The simulated response to sinusoidal steering control is shown in Fig. 9a, which shows the perfect steering tracking control even under the ocean current disturbance and 20 % parametric uncertainty by using proposed and SMC technique. Even though control performance of SMC is quiet comparable with the proposed controller, it suffers from the chattering phenomenon as depicted in Fig. 9c. This has been verified from the sliding surface shown in Fig. 10a. The PID controller in such situation is not able to provide satisfactory steering tracking control performance. The corresponding changes in yaw rate and the control signal as a rudder plane deflection are noted in Fig. 9b, c, respectively. The proposed UDE technique exactly estimate the lumped uncertainty during the steering control and can be observed in Fig. 10b. Similarly, under the influence of lumped uncertainty, AUV follows the desired depth trajectory as shown in Fig. 11a and the corresponding pitch rate can be observed in Fig. 11b. Here also, PID controller fails to track the depth trajectory as compared to the proposed and SMC technique. This shows that control performance by PID gets affected by the lumped uncertainty effect. During this depth tracking, the change in stern plane deflections are shown in Fig. 11c. The sliding surface for the same goes to zero and get deviated whenever a step change in depth occurs in the case of conventional SMC as shown in Fig. 11b, whereas proposed control provides tight tracking control under a step change in depth. The actual and estimated lumped uncertainty in depth plane are shown in Fig. 12a, b, respectively. This confirmed the effectiveness of the proposed control technique.

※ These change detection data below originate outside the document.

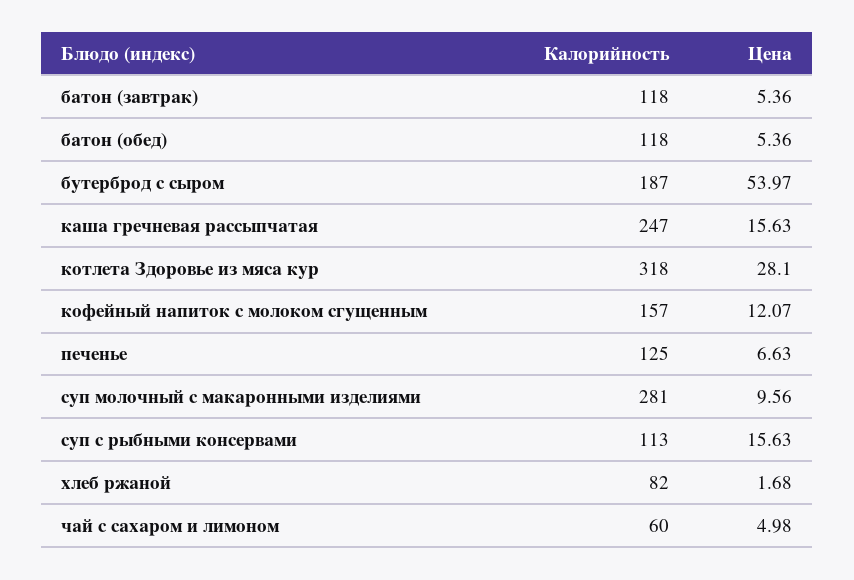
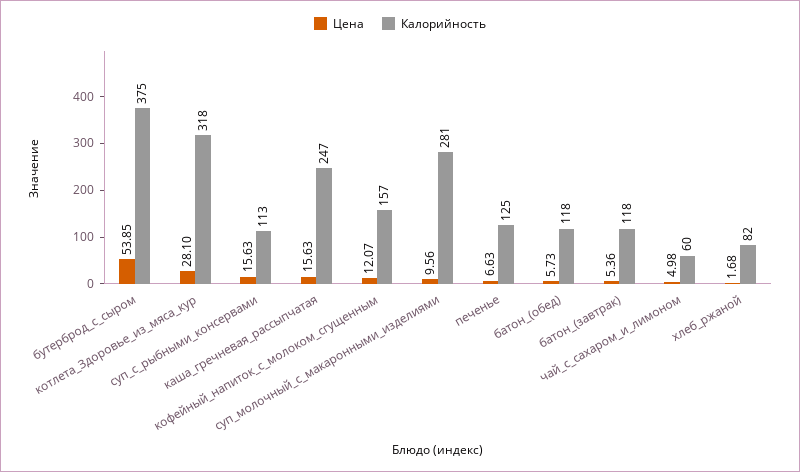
  {
    "Калорийность": {
      "батон (завтрак)": 118,
      "батон (обед)": 118,
-     "бутерброд с сыром": 187,
+     "бутерброд с сыром": 375,
      "каша гречневая рассыпчатая": 247,
      "котлета Здоровье из мяса кур": 318,
      "кофейный напиток с молоком сгущенным": 157,
      "печенье": 125,
      "суп молочный с макаронными изделиями": 281,
      "суп с рыбными консервами": 113,
      "хлеб ржаной": 82,
      "чай с сахаром и лимоном": 60
    },
    "Цена": {
      "батон (завтрак)": 5.36,
-     "батон (обед)": 5.36,
+     "батон (обед)": 5.73,
-     "бутерброд с сыром": 53.97,
+     "бутерброд с сыром": 53.85,
      "каша гречневая рассыпчатая": 15.63,
      "котлета Здоровье из мяса кур": 28.1,
      "кофейный напиток с молоком сгущенным": 12.07,
      "печенье": 6.63,
      "суп молочный с макаронными изделиями": 9.56,
      "суп с рыбными консервами": 15.63,
      "хлеб ржаной": 1.68,
      "чай с сахаром и лимоном": 4.98
    }
  }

To have an extreme check on the robustness of the proposed control scheme, control of steering and diving planes for 40 % uncertainties in hydrodynamic parameters were considered under the effect of ocean current and can be seen in Figs. 131415 and 16. From these results, it can be concluded that the proposed controller provides better immunity to parametric uncertainties as compared to SMC and PID controllers. From the above simulation results, it can be concluded that, as the value of uncertainties in the hydrodynamic parameters increases, the performance of PID controller becomes poorer. This indicates that the PID controller provides a limited stability range under the effect of lumped uncertainty for the trajectory tracking control. Under this situation, SMC gives an acceptable control performance but at the cost of chattering phenomenon in the control signal. Another limitation of SMC is that the upper bound on uncertainty must be known. All above-mentioned drawbacks are overcome by the proposed control technique as evident from the simulation results. Furthermore, to show the performance of the proposed control in a worst case scenario, the effect of fast varying disturbance, say \(0.1*sin(0.1t)\) and 40 % uncertainties in hydrodynamic parameters were considered in steering and diving planes of an AUV and can be observed in Figs. 17 and 18. From these results, it can be noted that the proposed controller provides satisfactory performance even for a fast varying disturbance at the cost of high control efforts.

8 Conclusion

In this paper, UDE based sliding mode control technique is presented and applied for motion control of an AUV in vertical and horizontal planes. The efficacy of the controller has been tested using the numerical simulation of an AUV for steering and depth control under the influence of ocean current and uncertainties in the hydrodynamic parameters of the vehicle. The UDE technique negates the effect of lumped uncertainty acting on the vehicle by its correct estimation. Finally, the simulation results show that the proposed control techniques provide satisfactory control performance under the disturbance and parameter uncertainties over the PID and SMC technique. The proposed controller has the simple control structure and easy to design. Also, it can be easily implemented with the low-cost microprocessor.